By late afternoon, the house drips with that tired golden light that makes even dust motes look like they have a purpose. I check on Janice’s chart, measure out pills into the little organizer, and don’t make jokes about feeling like a pharmacist because I’ve learned there are moments where levity is a stone you shouldn’t throw. I carry the mail in from the foyer and sort it into stacks: bills, glossy promises of better skin, letters with handwriting that belongs to a different decade. I almost miss the one with the Rhode Island return address before catching it and staring at it like it could sprout fangs. I put it under the bills where Mom will find it because I am brave, but not the right kind of brave for that envelope.
Dinnertime is a quiet, clinking event. Mom eats three bites and sets her fork down in a way that sounds final. Richard says the soup is “reminiscent of Type 2 hospital food, which means edible,” which is another compliment, I think? I draw a tiny smiley face in the condensation of my water glass because my coping skills are advanced.
When the house goes soft and dim after nine, I lie awake thinking about him. About us. About what the hell we thought we were doing. He’s my step-brother, I remind myself. Maybe it’s a good thing he left without a word. We couldn’t last anyway. Still, that night outside the hospital replays in my head like an old film reel I can’t switch off… the rough bark at my back, his hands pinning me there, my body surrendering like it had been waiting for years instead of resisting. Did he wake up the next morning, wipe his conscience clean, and decide I wasn’t worth the ruin?
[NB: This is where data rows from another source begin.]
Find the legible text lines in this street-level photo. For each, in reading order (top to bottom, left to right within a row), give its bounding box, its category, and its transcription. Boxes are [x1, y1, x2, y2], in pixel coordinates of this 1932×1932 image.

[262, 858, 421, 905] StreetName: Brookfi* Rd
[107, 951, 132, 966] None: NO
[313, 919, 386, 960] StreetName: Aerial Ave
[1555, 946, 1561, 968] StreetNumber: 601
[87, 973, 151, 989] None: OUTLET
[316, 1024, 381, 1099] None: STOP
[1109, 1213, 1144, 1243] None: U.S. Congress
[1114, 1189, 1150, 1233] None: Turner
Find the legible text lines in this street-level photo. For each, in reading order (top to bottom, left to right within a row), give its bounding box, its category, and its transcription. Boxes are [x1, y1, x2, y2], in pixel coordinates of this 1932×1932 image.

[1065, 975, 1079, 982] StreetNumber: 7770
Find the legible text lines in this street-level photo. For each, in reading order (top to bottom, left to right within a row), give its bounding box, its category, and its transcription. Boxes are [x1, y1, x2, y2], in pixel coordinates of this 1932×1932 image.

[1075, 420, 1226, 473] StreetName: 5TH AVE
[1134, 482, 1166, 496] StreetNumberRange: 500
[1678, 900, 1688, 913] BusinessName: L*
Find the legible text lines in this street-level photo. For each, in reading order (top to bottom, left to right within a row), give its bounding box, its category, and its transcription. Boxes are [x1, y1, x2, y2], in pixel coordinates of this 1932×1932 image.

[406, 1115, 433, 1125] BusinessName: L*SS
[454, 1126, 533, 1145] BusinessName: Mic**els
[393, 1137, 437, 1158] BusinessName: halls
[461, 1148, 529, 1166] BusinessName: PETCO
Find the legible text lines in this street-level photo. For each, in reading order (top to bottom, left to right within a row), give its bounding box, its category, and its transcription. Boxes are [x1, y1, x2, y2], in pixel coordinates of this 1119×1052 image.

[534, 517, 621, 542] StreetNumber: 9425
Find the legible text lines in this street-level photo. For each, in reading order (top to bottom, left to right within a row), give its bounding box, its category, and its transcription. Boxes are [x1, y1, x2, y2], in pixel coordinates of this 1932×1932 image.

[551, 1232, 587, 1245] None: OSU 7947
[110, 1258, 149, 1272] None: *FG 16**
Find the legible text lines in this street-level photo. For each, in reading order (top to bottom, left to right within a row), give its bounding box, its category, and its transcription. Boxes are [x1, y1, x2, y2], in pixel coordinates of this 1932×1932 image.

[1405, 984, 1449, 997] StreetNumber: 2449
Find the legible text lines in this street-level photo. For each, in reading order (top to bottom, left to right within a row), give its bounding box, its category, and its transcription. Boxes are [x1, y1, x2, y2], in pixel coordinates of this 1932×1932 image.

Maybe he regrets it. Maybe right now he’s calling it a mistake, swearing to himself he’ll never let it happen again. And if he is… he’s probably right. It was a mistake. But my chest aches in a way that doesn’t agree.
The worst part knowing how little I’ve ever mattered in Finn Wagner’s world. He’s the man who never stays, the one who treats women like accessories for his suits: one on Tuesday, another on Friday, none at all the week after because business is more interesting. Always beautiful, always temporary. Why did I think I’d be different? Why did I let myself believe he’d risk everything… his family, his company, his name… for me?
I press the heels of my palms into my eyes until colors bloom behind my lids, violent and bright.God, I’m an idiot.Stupid for missing him. Stupid for thinking, even for a second, that I was something more than another passing distraction.
And yet the cruelest, most humiliating truth is that I still want him to come back.
“Fuck this,” I mutter, then scream it into my pillow, the sound muffled, useless. My chest rises and falls like I’ve just run a mile, but all I’ve done is lie here and unravel.
I roll onto my back, eyes fixed on the ceiling. The shadows stretch long across the plaster, and I trace them with my gaze like they’re cracks in me instead of the paint. My heart feels heavy with everything unsaid, everything I never got the chance to ask him.
And then… the crunch of tires on gravel.
I freeze. The sound is so ordinary, and yet it slices through the silence like a blade. I push myself upright, breath caught in my throat. The distant slam of a car door follows, soft but final, and the air around me shifts.
He’s here.
I can hear it in the sound of the heavy footsteps crossing the estate’s front hall, like he knows exactly how much space he takes up and doesn’t care who feels it. My pulse hammers against my ribs, each beat like a warning.